Candy Crowley should have kept her mouth shut as specified in the debate commission rules....but instead she inputted her liberal bias to slant the debate...Romney was right...Obama has been coverint this up since day 1....he ran from the rose garden to go to Vegas to a fundraiser....What an embarassment he is....
FACT CHECK: Did Obama really call consulate attack in Libya an 'act of terror'?
Published October 16, 2012 FoxNews.com
One of the tensest moments in an already tense debate Tuesday night came as President Obama and Mitt Romney clashed over the Obama administration's changing explanation for the attack on the U.S. Consulate in Benghazi, Libya, that left Ambassador Chris Stevens and three other Americans dead.
In particular, Romney questioned whether Obama had called the attack an "act of terror" rather than "spontaneous" violence that grew out of a protest against an anti-Islam video. The moderator, CNN's Candy Crowley, intervened, saying Romney was half right.
ROMNEY: I think (it's) interesting the president just said something which -- which is that on the day after the attack he went into the Rose Garden and said that this was an act of terror.
OBAMA: That's what I said.
ROMNEY: You said in the Rose Garden the day after the attack, it was an act of terror. It was not a spontaneous demonstration, is that what you're saying?
OBAMA: Please proceed governor.
ROMNEY: I want to make sure we get that for the record because it took the president 14 days before he called the attack in Benghazi an act of terror.
OBAMA: Get the transcript.
CROWLEY: It -- it -- it -- he did in fact, sir.
Click for the full debate transcript.
Crowley went on to side with Romney about the administration's confusing account, saying it took two weeks for officials to say more definitively that the attack was more than an out-of-control protest.
But Obama also hadn't explicitly labeled the Bengazi strike as an "act of terror" as early as he claimed, though his comments on Sept. 12 in the Rose Garden indeed included that phrase.
"No acts of terror will ever shake the resolve of this great nation, alter that character or eclipse the light of the values that we stand for," Obama said. "Today we mourn for more Americans who represent the very best of the United States of America. We will not waver in our commitment to see that justice is done for this terrible act. And make no mistake, justice will be done. But we also know that the lives these Americans led stand in stark contrast to those of their attackers."
Click for the full Rose Garden transcript.
But four days later, Susan Rice, the U.S. ambassador to the U.N., went on five networks' Sunday shows and cast the attack as hardly a coordinated strike by terrorists.
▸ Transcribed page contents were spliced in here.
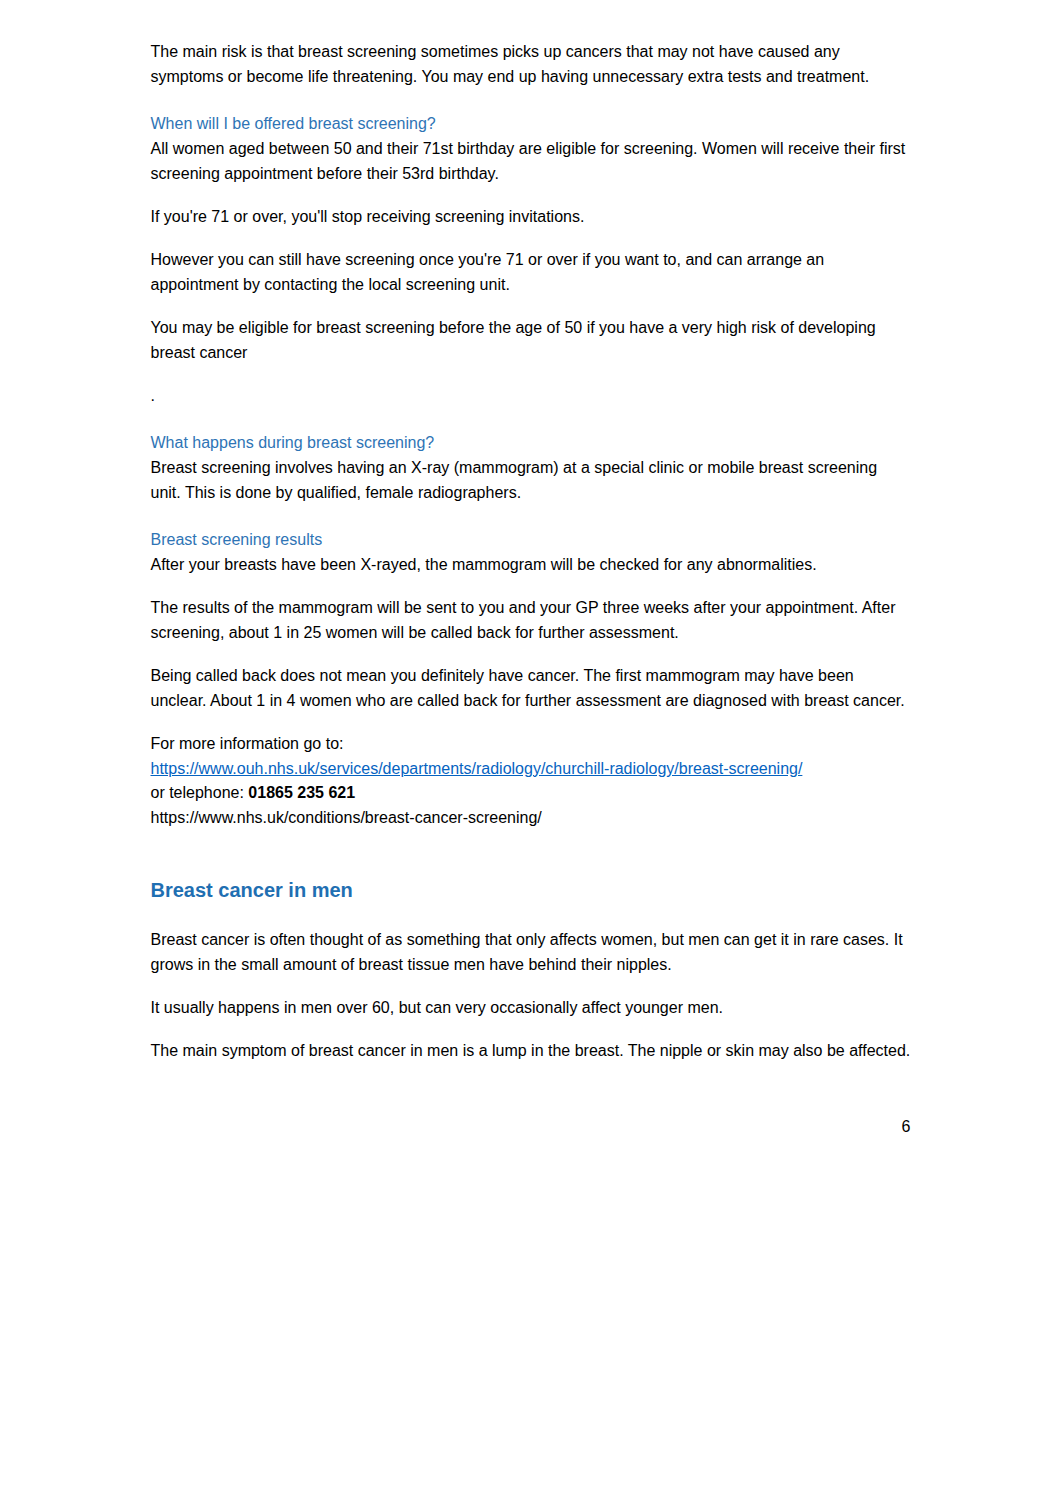The main risk is that breast screening sometimes picks up cancers that may not have caused any symptoms or become life threatening. You may end up having unnecessary extra tests and treatment.
When will I be offered breast screening?
All women aged between 50 and their 71st birthday are eligible for screening. Women will receive their first screening appointment before their 53rd birthday.
If you're 71 or over, you'll stop receiving screening invitations.
However you can still have screening once you're 71 or over if you want to, and can arrange an appointment by contacting the local screening unit.
You may be eligible for breast screening before the age of 50 if you have a very high risk of developing breast cancer
.
What happens during breast screening?
Breast screening involves having an X-ray (mammogram) at a special clinic or mobile breast screening unit. This is done by qualified, female radiographers.
Breast screening results
After your breasts have been X-rayed, the mammogram will be checked for any abnormalities.
The results of the mammogram will be sent to you and your GP three weeks after your appointment. After screening, about 1 in 25 women will be called back for further assessment.
Being called back does not mean you definitely have cancer. The first mammogram may have been unclear. About 1 in 4 women who are called back for further assessment are diagnosed with breast cancer.
For more information go to:
https://www.ouh.nhs.uk/services/departments/radiology/churchill-radiology/breast-screening/
or telephone: 01865 235 621
https://www.nhs.uk/conditions/breast-cancer-screening/
Breast cancer in men
Breast cancer is often thought of as something that only affects women, but men can get it in rare cases. It grows in the small amount of breast tissue men have behind their nipples.
It usually happens in men over 60, but can very occasionally affect younger men.
The main symptom of breast cancer in men is a lump in the breast. The nipple or skin may also be affected.
6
"We are obviously investigating this very closely. The FBI has a lead in this investigation," Rice said Sept. 16 on "Fox News Sunday." "The information, the best information and the best assessment we have today is that in fact this was not a preplanned, premeditated attack. That what happened initially was that it was a spontaneous reaction to what had just transpired in Cairo as a consequence of the video. People gathered outside the embassy and then it grew very violent and those with extremist ties joined the fray and came with heavy weapons, which unfortunately are quite common in post-revolutionary Libya and that then spun out of control.
"But we don't see at this point signs this was a coordinated plan, premeditated attack. Obviously, we will wait for the results of the investigation and we don't want to jump to conclusions before then. But I do think it's important for the American people to know our best current assessment."
State Department spokeswoman Victoria Nuland, White House Press Secretary Jay Carney and other administration officials did little to discredit that assessment until Sept. 19, when Matt Olsen, director of the National Counterterrorism Center testified at a Senate hearing.
"Yes, they were killed in the course of a terrorist attack on our embassy," Olsen said.
Even so, Obama taped an interview on ABC's "The View" on Sept. 24, nearly two weeks after the attack, in which he declined to label the attack terrorism when asked. Instead, he would only go as far as to say the attack "wasn't just a mob action."